I would suggest to debug this by step-by-step, and simplify your docker command while you debugging.
I can guest that your container does not start at all. What's in container logs?
So, if I debug that, I would remove every parameters first and run /bin/bash as a run command in an interactive mode, and check that internet is available from the container:
docker run -it --network=host --shm-size=1g --rm --name=test1 --privileged --entrypoint="" containerID /bin/bash
(containerID is actually the image name or image ID)

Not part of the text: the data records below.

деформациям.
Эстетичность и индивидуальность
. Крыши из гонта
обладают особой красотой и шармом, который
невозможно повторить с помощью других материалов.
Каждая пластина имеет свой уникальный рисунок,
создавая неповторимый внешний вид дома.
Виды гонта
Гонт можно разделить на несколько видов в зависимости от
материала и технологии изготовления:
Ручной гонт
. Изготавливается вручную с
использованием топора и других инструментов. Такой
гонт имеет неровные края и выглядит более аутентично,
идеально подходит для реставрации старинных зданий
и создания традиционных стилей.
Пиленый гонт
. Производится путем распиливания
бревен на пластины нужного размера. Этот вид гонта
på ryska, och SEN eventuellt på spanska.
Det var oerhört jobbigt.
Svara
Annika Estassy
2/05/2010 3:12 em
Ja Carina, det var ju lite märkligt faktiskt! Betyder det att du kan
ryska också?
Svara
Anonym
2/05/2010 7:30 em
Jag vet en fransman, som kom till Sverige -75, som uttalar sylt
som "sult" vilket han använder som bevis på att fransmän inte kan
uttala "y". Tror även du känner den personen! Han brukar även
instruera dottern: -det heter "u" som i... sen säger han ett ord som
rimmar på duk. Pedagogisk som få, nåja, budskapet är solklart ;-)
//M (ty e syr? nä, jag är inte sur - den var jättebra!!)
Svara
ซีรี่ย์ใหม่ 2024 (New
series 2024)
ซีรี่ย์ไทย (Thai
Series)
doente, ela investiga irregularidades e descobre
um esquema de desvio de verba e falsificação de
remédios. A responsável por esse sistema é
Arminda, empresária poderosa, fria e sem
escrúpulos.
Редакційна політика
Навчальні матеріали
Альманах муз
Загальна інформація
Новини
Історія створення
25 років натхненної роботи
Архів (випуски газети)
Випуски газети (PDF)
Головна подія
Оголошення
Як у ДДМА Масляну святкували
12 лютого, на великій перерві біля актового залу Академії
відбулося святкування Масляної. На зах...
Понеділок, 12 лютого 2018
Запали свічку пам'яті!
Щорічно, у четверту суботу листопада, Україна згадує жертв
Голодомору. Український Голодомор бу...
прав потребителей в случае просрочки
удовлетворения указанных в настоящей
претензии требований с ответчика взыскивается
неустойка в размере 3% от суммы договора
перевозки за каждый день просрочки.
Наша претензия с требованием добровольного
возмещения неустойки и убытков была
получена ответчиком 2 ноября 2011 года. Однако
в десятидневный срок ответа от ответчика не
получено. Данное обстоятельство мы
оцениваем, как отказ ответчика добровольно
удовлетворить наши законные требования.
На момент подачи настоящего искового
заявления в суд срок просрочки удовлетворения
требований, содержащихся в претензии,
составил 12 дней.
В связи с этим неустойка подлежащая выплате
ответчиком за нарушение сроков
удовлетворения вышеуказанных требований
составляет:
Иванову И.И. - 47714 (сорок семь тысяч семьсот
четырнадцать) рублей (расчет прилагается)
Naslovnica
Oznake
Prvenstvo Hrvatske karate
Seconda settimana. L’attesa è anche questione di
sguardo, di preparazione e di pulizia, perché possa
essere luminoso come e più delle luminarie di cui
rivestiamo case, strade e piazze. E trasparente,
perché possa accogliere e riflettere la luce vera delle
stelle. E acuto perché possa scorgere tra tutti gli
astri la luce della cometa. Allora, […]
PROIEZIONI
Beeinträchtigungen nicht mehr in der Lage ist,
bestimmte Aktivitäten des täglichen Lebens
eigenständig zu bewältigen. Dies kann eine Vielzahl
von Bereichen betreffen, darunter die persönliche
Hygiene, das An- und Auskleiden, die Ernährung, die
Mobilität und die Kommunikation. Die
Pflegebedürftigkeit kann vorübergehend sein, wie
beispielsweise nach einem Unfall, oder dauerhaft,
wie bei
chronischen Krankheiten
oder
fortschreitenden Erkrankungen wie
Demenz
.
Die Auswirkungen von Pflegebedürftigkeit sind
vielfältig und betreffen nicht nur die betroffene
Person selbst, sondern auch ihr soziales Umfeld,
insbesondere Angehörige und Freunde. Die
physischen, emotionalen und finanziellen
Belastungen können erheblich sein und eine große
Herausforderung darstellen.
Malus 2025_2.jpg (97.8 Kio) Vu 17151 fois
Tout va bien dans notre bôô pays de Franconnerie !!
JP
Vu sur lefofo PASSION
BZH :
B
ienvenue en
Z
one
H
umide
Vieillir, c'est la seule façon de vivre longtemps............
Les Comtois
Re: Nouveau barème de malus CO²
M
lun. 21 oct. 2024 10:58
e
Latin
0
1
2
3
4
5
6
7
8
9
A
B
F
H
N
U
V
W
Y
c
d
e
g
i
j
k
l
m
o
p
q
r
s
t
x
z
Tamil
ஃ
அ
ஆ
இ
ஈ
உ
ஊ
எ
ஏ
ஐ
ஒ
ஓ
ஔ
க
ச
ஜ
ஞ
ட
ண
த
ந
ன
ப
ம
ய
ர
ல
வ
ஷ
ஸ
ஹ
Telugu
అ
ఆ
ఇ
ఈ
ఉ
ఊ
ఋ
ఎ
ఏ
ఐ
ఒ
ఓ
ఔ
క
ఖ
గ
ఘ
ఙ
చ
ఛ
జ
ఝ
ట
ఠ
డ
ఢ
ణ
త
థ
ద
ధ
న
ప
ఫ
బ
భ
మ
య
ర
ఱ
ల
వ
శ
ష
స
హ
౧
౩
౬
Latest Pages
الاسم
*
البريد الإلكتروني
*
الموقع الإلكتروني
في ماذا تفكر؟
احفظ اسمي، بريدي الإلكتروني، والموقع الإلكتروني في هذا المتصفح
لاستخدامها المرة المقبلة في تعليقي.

if everything is fine, I would suggest to add other parameters one-by-one, and check on which parameter you have the issue.
-u root
--dns 8.8.8.8
--cap-add=NET_ADMIN
--cap-add=SYS_ADMIN
--device=/dev/net/tun
--sysctl net.ipv6.conf.all.disable_ipv6=0
Another thing is it seems like having the --net=host
and --sysctl net.ipv6.conf.all.disable_ipv6=0
is not really right thing, because in that case you'll change parameters of the host machine, because you don't have a separate network stack as when you run without --net=host
.
I think that possible reasons of the error are:
- your VM provider does not allow to change net.ipv6.conf.all.disable_ipv6=0
- you have problems with your installed packages in Dockerfile (do you use it for building the container, or just upload the container image itself?). you should look at docker logs (probably you need to remove --rm
to get them)
- you have some mistakes in configs for your application, for example hardcoded IP-addresses, or DNS names, which does not exists in a server-side environment.
I believe that following these steps you can find the actual reason, and solve the problem. Good luck.